Negative opinions regarding the adequacy of contemporary process-plant safety certainly exist in the public, governmental and private sectors. Any way you look at it, a harsh truth for the chemical engineering profession is that for every thousand or so thankfully uneventful operations, a pessimistic residue lingers from a tragic incident of the past. That presence continually reminds us to heed the valuable lessons learned with each case, in hopes that it will go a long way toward preventing subsequent, if not more devastating, events in the future.

In that context, the fatality that resulted from yet another explosion at BP’s Texas City refinery on January 14th, literally adds insult to injury. This is the third death at the facility in less than three years since the 2005 explosion that caused 15 deaths and 180 injuries. The latest explosion prompted the U.S. Chemical Safety Board (CSB) to open another investigation of the facility last month.

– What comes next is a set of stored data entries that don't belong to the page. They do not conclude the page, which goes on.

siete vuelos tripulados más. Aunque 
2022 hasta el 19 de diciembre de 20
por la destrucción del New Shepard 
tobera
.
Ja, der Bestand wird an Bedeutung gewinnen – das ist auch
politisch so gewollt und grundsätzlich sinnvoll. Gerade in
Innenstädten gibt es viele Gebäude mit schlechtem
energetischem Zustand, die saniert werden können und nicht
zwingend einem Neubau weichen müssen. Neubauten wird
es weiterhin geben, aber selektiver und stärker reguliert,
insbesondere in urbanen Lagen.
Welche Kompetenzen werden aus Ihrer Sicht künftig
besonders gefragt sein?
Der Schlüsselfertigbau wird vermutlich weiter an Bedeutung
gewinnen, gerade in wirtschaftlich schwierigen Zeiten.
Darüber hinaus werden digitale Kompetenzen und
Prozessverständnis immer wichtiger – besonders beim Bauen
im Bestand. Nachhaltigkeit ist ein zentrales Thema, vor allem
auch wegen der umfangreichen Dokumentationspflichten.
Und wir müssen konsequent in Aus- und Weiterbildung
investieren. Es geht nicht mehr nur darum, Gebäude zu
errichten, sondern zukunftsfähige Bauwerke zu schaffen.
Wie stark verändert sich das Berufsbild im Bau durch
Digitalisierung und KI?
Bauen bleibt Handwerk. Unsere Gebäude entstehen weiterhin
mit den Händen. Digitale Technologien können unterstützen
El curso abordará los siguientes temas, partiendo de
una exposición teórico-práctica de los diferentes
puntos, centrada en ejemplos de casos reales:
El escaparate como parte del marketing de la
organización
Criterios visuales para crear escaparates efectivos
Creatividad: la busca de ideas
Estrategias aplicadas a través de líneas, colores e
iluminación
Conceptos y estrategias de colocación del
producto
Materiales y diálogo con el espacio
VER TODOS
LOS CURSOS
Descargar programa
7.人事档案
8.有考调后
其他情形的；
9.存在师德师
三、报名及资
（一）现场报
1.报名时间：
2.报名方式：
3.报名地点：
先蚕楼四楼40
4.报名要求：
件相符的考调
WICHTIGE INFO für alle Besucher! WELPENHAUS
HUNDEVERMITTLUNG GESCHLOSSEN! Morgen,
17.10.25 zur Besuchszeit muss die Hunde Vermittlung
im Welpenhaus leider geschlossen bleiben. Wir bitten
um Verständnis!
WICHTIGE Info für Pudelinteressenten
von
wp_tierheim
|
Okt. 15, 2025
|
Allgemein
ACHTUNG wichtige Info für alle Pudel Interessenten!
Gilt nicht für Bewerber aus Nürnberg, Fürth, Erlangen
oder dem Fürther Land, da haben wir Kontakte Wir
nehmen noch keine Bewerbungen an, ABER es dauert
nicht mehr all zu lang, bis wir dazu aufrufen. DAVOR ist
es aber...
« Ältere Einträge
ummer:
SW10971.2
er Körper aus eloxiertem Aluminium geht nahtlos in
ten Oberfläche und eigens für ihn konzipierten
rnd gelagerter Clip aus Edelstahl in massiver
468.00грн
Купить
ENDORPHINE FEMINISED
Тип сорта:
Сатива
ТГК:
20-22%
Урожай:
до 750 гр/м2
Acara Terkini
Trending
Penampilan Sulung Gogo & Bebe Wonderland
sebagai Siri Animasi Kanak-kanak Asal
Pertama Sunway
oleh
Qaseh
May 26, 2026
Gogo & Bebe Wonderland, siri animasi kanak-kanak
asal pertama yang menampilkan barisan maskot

According to William Wark, one of three board members of the CSB, a number of factors were weighed in the decision to proceed with this investigation. "These factors included the severity of the accident, the likelihood that hazardous chemicals were involved, and the learning potential for BP and other refiners that operate similar hazardous processes." The CSB also considered the serious history of accidents at the Texas City refinery, Wark adds, as is consistent with the CSB’s procedures. He notes that over the past 32 years, a total of 41 people have died in workplace accidents at the site. BP is cooperating with the investigation and has provided witnesses and information on a voluntary basis. CSB’s goal for its query is indeed to determine as precisely as possible what happened to cause this unfortunate event and to make recommendations to BP and others to prevent similar accidents in the future.

Given the pattern of events at this refinery alone, the obvious rhetorical question is whether we are, in fact, learning our lessons. Indeed, a survey released by the United Steelworkers (USW) union late last year, concludes that the conditions that led to BP’s March 2005 explosion are widespread throughout the petroleum refining sector and that the industry is failing to learn from such explosions and near misses. Titled "Beyond Texas City: The State of Process Safety in the Unionized U.S. Oil Refining Industry," the report is based on the results of a 64-item survey sent to local unions at 71 USW-represented refineries nine months following the 2005 incident.

The survey was based on four contributing factors to the March 2005 explosion: use of atmospheric vents on process units, failed management of instrumentation and alarm systems, placement of trailers and unprotected buildings near high-risk process facilities, and allowance of non-esesential personnel in high-risk areas during startup and shutdown.

Workers at 90% of the 51 refineries that responded said their facilities had at least one of the conditions, while 61% of the respondents, representing 31 refineries, reported at least one incident or near miss involving at least one of the four contributing factors in the past three years. These incidents do not include last month’s explosion at Alon USA Energy, Inc.’s Big Spring refinery, which injured four and temporarily shut down production at the 70,000-barrel-a-day facility in West Texas.

As investigators try to determine the specific causes of these events and how to improve the state of process safety throughout the industry, at least one thing is crystal clear now: Once again, the chemical process industries are receiving a loud wakeup call, and it beckons all of us to take process safety more seriously.